Я не мог. Я сидел над ним год. Иногда я придумывал фразу, целый день с этой фразой ходил, как с болячкой на сгибе локтя: все боялся о ней позабыть, сковырнуть ее вдруг ненароком. Я ощупывал фразу украдкой, пока слушал чужой разговор или делал себе бутерброд. Я был даже по-своему счастлив… До тех пор, пока, лежа в кровати, уже вечером, не понимал, что она никуда не годится: неказистая или… не знаю… выдает меня за скупердяя. И тогда я менял все слова. Сокращал, добавлял, тасовал. И еще вспоминал кое-что и мечтал, как бы все ведь могло, как бы было, когда бы не то… И сердился. Не знаю, на что. На себя? На нее? На слова? Зря я, впрочем, пенял на слова. Дело было не в них, а в моей неспособности их приручить, в неумении выбрать среди них такие, которые лягут, как пазлы, все вместе, составив картину. Сидя там, в стариковской квартире, гладя кошку, которая часто ложилась у ног и следила за танцем пылинок, поднимаемых ветром с балкона, я не слышал, как он говорит, не смотрел на часы, на протертый ковер, на рисунок обоев. Я все время был там, на картине, которую он воскрешал.
Нина жила в Бейруте со своим отцом. Жесткие темные волосы и прямой нос с маленькой горбинкой ей достались именно от него – невысокого, строгого, сумрачного. А вот бледную кожу, веснушки и нежную линию губ, осанку и легкую грусть она унаследовала от мамы: та была русской.
– Мама много читала. Часто смеялась. Готовила каши. А шкурки от яблок все время срезала. И слушала птиц. Любила меня, наши с ней отражения, руки. Глаза подводила домашним кайалом, а мне это делать всегда запрещала. Она умерла под колесами старой машины, когда я была в магазине. Я вышла оттуда со сказками Санд и модным журналом, которые мне продавец так любезно все вместе связал, чтоб не выронить, розовой лентой. За завтраком мы обсуждали, каким будет во?рот у платья, которое, если успеем, то к августу, может, сошьем.
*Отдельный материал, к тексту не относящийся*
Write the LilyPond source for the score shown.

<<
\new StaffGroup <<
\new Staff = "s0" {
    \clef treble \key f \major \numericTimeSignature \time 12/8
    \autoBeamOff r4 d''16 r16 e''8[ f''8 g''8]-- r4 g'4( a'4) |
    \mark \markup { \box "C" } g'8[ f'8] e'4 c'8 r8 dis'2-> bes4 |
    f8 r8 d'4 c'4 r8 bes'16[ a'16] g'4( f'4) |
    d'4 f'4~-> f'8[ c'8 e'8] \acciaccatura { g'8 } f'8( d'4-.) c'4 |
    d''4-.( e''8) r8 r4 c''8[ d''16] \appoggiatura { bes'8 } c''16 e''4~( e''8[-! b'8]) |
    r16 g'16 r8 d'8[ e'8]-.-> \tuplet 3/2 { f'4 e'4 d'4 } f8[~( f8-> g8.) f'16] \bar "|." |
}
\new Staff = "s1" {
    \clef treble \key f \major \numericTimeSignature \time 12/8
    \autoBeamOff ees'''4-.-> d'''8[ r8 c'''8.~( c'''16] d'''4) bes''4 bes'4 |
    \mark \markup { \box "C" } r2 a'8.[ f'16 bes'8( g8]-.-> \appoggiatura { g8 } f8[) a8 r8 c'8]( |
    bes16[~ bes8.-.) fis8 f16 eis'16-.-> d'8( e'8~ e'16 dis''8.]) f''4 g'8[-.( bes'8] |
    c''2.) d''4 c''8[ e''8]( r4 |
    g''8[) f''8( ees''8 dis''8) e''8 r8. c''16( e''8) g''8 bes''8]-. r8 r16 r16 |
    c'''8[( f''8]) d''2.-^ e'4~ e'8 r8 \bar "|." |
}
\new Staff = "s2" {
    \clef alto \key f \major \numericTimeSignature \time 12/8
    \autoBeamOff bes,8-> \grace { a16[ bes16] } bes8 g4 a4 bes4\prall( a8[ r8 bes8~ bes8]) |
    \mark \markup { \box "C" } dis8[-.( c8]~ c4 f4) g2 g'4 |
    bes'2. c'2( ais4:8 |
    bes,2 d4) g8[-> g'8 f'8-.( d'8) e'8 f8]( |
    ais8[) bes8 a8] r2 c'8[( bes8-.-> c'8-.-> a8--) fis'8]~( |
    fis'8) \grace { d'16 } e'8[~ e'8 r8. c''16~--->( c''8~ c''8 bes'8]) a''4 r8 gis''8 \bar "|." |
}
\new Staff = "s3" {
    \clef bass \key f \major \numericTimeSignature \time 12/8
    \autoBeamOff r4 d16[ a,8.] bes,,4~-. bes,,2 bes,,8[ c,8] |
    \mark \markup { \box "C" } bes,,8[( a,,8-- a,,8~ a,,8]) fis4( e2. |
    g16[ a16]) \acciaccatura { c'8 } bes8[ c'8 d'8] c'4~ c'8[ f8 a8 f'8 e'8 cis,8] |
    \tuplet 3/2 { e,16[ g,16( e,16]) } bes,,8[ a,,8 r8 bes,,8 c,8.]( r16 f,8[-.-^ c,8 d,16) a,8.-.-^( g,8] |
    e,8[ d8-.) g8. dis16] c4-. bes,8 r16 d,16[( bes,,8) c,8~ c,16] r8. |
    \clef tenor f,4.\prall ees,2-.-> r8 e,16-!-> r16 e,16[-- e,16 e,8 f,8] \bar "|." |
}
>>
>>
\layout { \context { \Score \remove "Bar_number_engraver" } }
Странно было листать его после всего: без нее – мне одной. Тот журнал, я его уронила. Он испачкался в чем-то, конечно, а модель на обложке все так же сияла… Что до сказок, то, знаете, Ян, они были красивые. Очень. Может быть, даже слишком красивые. Но не очень… не очень-то страшные.
Обо всем этом Нина спокойно, не громко, прищурившись только от солнца, нещадно слепившего утром, ему рассказывала по-русски.
– Арабы говорят так, что все звуки у них как будто сливаются в одну густую и тягучую массу. И слова они обычно произносят негромко и мягко.
Он улыбнулся. Негромко и мягко. Чай остывал, а я слушал и гладил, не глядя, за ухом дремавшую кошку. Вечер воскресенья окрасил гостиную в розовый цвет. Цвет как у ленты, связавшей ей сказки с журналом. Мне он до этого дня представлялся наивным и сладким. Я ошибался. Розовый цвет – самый грустный из всех.
– Вы не сказали, как познакомились с Ниной.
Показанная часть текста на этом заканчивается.